I am a beginner in the machine learning field and I want to make sure of somethings after I watched the first 3 lectures.
1- In the first lecture, the first model that was created was a Random Forest (RF) because it does not need specific preparation of the data, right?
2- can I consider starting each project with RF as a first general step?
3- in the 4th lectures (RF interpretation and feature importances), he got the feature importances from the RF. my question is, Do I need to create a random forest with its default parameters to get the importances or to try to get the best parameters for RF before getting them?
4- After I get the important features, should I recreate my train and valid sets from the original data by selecting only those features or continue using my first split (which I used to get the important features)?
Hi, I recently went through the fastai ML course myself.
In the course Jeremy shows you basically two types of models, tree-based and SGD based (like logistic regression and NNs). RFs are a great starting point because they need minimal data pre-processing and hyper-parameter tuning (unlike Gradient Boosting Machines or NNs).

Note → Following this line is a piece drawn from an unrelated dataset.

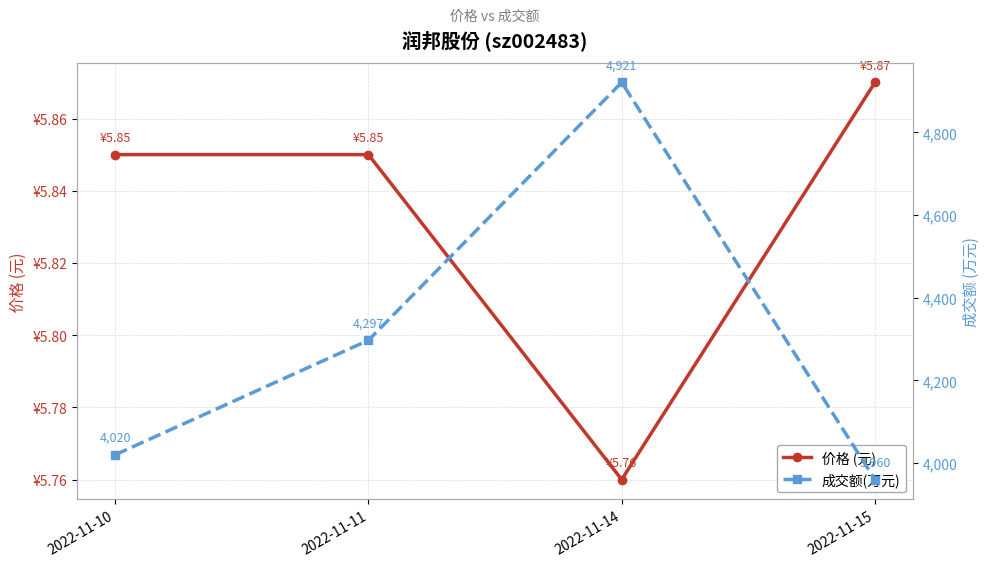

Where is 价格 (元) nearest to the value 5?

2022-11-14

RFs are a great starting point for tabular data, i.e. data in form of spreadsheets or database tables. For unstructured data, e.g. images or text, it’s better to use NNs.
Good question, I’m pretty sure this wasn’t mentioned in the course. My guess would be that it doesn’t matter too much. Maybe try both and see if the feature importance differs a lot.
If you want comparability with your model’s performance before dropping unimportant features, you should use the same train/valid split.